A new year, like the next chapter of a story, isn’t supposed to be more of the same. There’s an expectancy, or at least a hope, that the days ahead will somehow be different; that they’ll be better.
We need “better” in so many areas. Warmer relations in and among people; communities free of tension and hostility. Steady, more satisfying activities. Better health. It’s not a short list.
There are plenty of people endeavoring to improve human life, and many are better off as a result. Still, better humanitarian help can’t meet all the needs. People can have many things and still feel deep discontent.
Is it possible to satisfy the heart’s longing for something better, and to find lasting contentment? The answer is yes, and it lies in discovering greater spirituality.
Spirituality isn’t some pie-in-the-sky dreaminess, keeping our head in the clouds while our lives roll on dull and unfulfilled. Greater spirituality means an inspired life; it’s the practical and rewarding effect of enlarging our understanding of Spirit, God, and of what flows from Him.
It’s Spirit, not matter, that provides the qualities that make life deeply satisfying. Goodness, vitality, stability, happiness, freedom, wisdom, all come from God who is Life itself. In Science and Health Mary Baker Eddy writes: “A mortal, corporeal, or finite conception of God cannot embrace the glories of limitless, incorporeal Life and Love. Hence the unsatisfied human craving for something better, higher, holier, than is afforded by a material belief in a physical God and man.”
There’s nothing more uplifting than Spirit. Nothing is more enduring. Spirit is eternal, and the qualities of Spirit are inexhaustible; they don’t run down, leaving us feeling empty and disappointed.
Spirit is enlivening and perpetual. Our heartfelt desire to discover more spirituality is a potent prayer to enlarge our sense of Spirit and enrich our lives.
Goodness never came through nor does it abide in material forms. It’s not infused into a more luxurious apartment or a sportier new car. The nature of matter makes it impossible for matter to be an agency for genuine good, which is spiritual. Spirit alone, and in countless ways, fulfills the heart’s longing for good.
As we become more acquainted with Spirit, it’s really quite natural to find the goodness and satisfaction we’re looking for. A deeper affection for others, greater selflessness, thoughts that comfort and heal, purposeful activity—all the manifestations of a more spiritual life. Nothing is more meaningful. All these point to the actual nature of man as the likeness of God, good. They also characterize the life of Christ Jesus, who didn’t descend into thinking that life is material and intolerably empty. Quite the contrary. He said, “I am come that they might have life, and that they might have it more abundantly.”
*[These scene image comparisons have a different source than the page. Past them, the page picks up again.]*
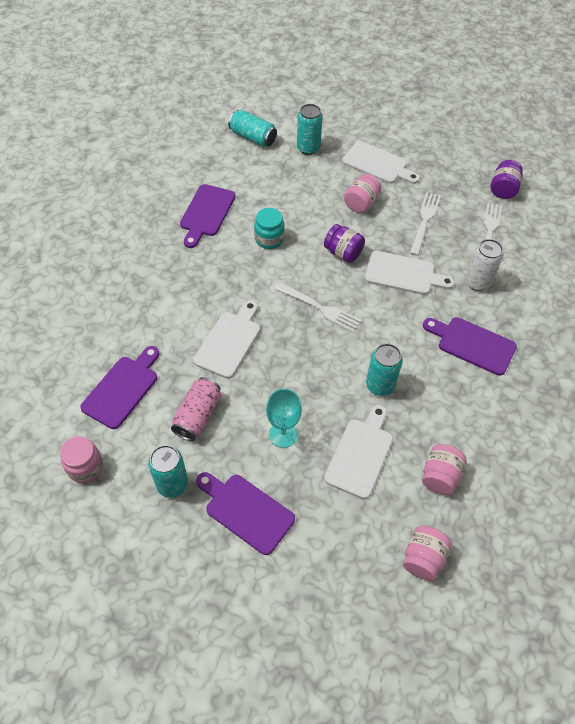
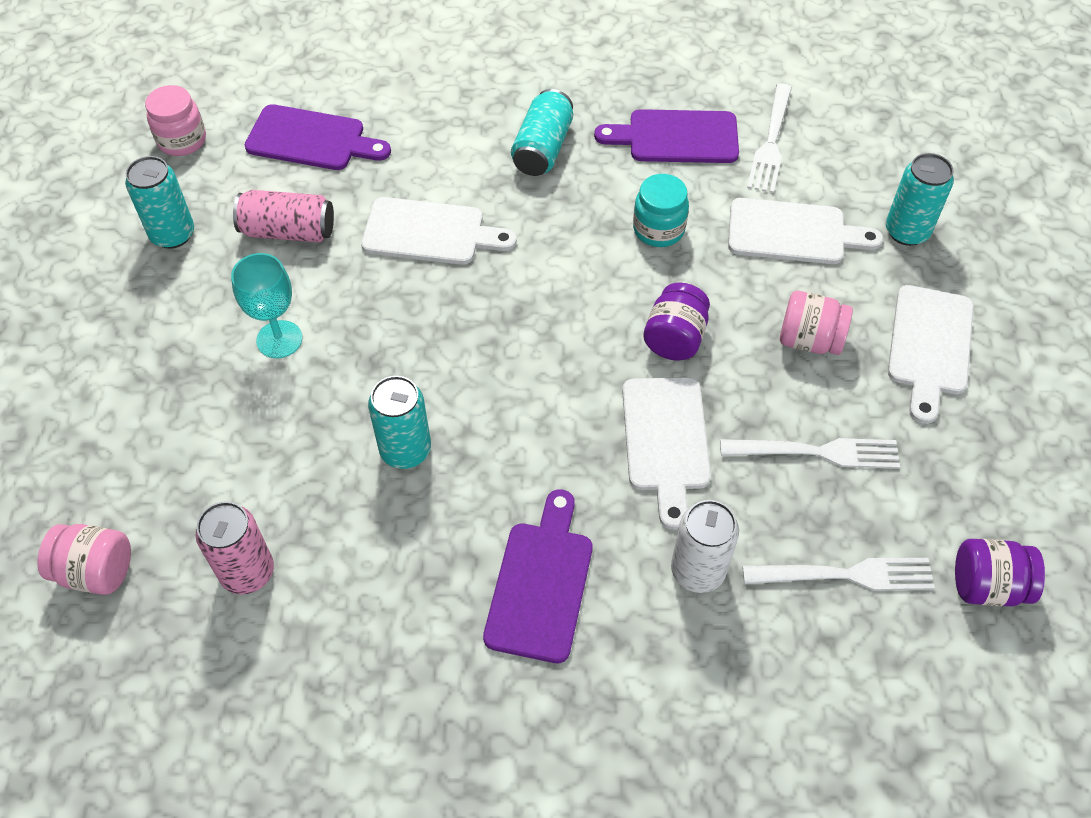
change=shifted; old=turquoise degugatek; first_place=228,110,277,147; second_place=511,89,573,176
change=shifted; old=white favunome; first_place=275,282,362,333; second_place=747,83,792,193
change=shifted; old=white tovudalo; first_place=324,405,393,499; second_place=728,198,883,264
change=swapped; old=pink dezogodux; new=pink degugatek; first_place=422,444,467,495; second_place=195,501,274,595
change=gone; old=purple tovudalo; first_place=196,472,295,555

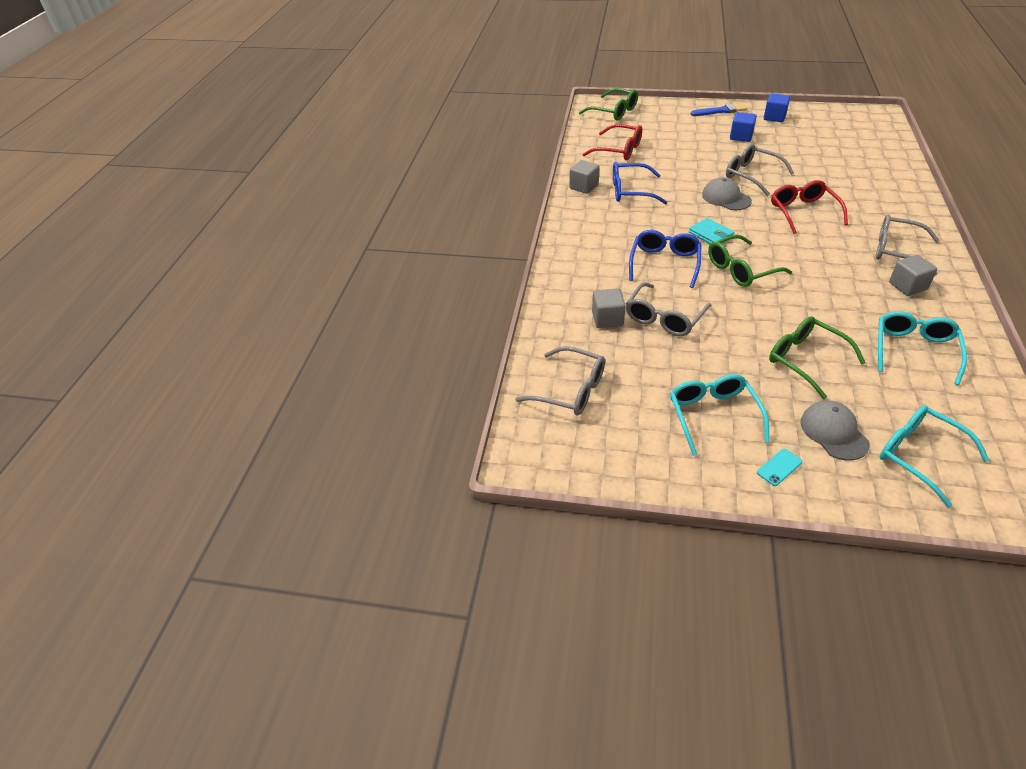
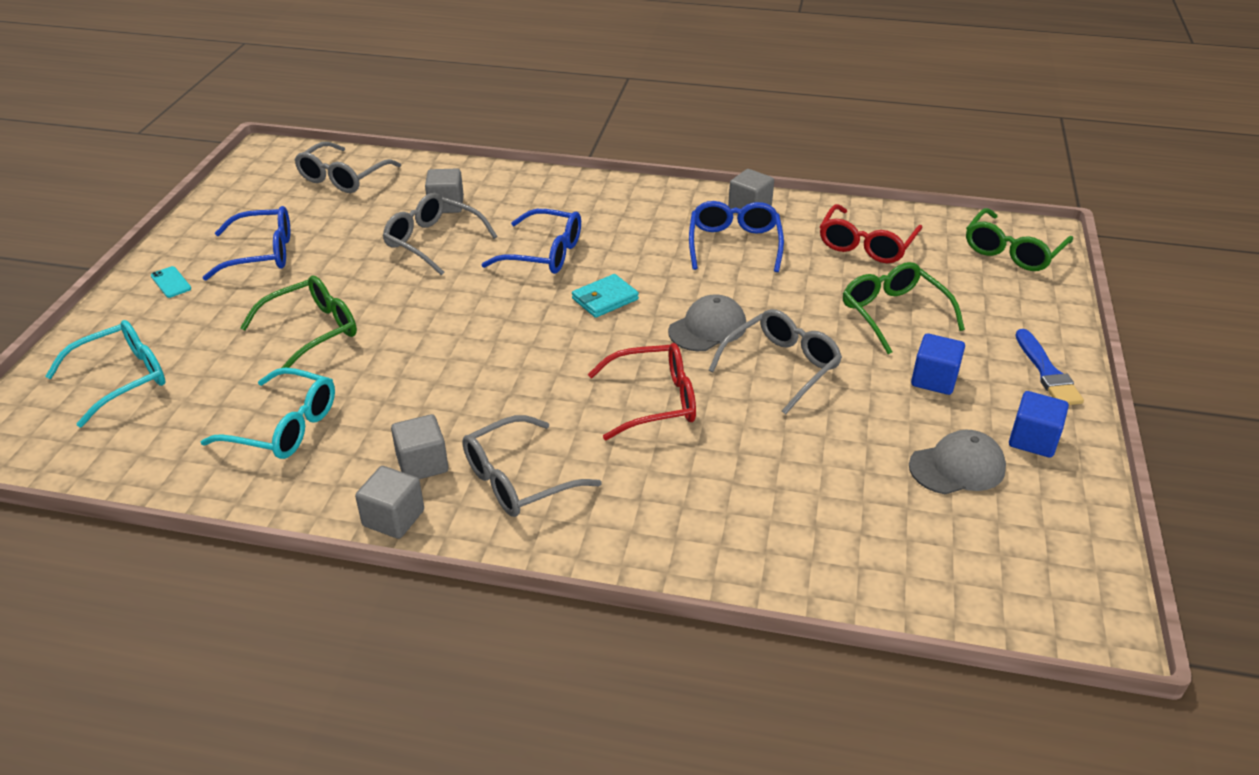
change=rotated; old=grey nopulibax; first_place=876,214,940,275; second_place=462,415,602,517; degrees=-150
change=shifted; old=green nopulibax; first_place=708,235,792,287; second_place=843,262,965,354
change=repainted; old=turquoise nopulibax; new=blue nopulibax; first_place=670,374,770,456; second_place=203,206,290,280
change=shifted; old=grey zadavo; first_place=800,401,870,461; second_place=909,430,1006,494
change=new; new=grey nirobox; second_place=355,466,424,539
Prayer not only brings us an awareness of the abundance of spiritual qualities inherent in man, it also helps us break free from the repressiveness of a fleshly sense of ourselves. Self-centeredness, bitterness, narrowness, and so forth would keep us from fully expressing the spiritual qualities that we intuitively know man to include.
When we feel something of the expression of Spirit through prayer, we’re empowered to reject any resistance to spirituality. We’re impelled to show more compassion, to have a greater measure of patience, or to be more loving and forgiving. This is putting our prayers for more spirituality into action. It rouses us to see more of our true selfhood.
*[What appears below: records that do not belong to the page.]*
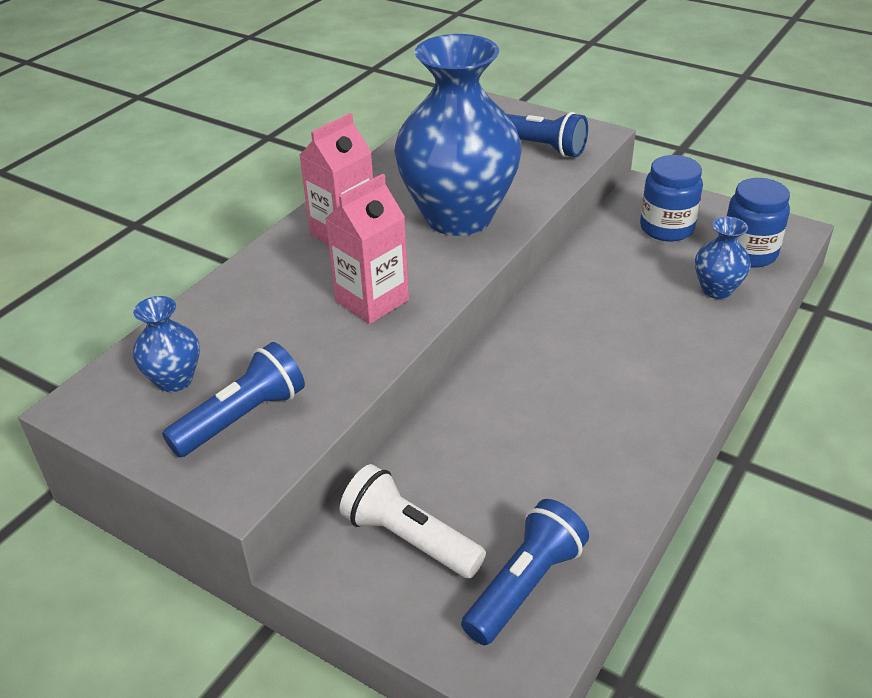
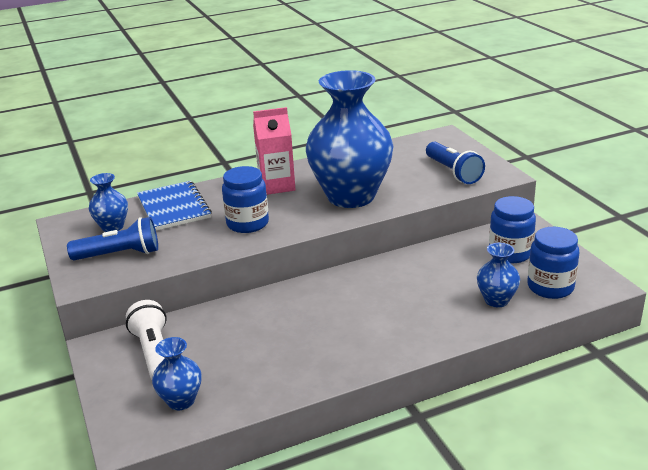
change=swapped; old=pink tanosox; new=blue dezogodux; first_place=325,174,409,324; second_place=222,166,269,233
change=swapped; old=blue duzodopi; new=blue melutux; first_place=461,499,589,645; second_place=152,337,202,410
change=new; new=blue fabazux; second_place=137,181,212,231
So instead of thinking of greater spirituality as a lofty or impractical goal, too distant to make a real and immediate difference in an otherwise drab, material world, we should instead see it as the very essence of life. Man isn’t the joyless, material creature we’re tempted to believe he is.
If we long to heal discontent, if we’re tired of ending our days with the disappointment that nothing seems to be improving, then consistent prayer for more spirituality is worth pursuing. What we gain will not only cheer our hearts but it will gradually, profoundly improve our lives. Not only that, but a more spiritual life conveys a quiet yet unmistakable message to others. It touches and brightens the hearts of those who also may be longing for something better themselves. Wouldn’t this, more than all else, make for a grand new year, and beyond?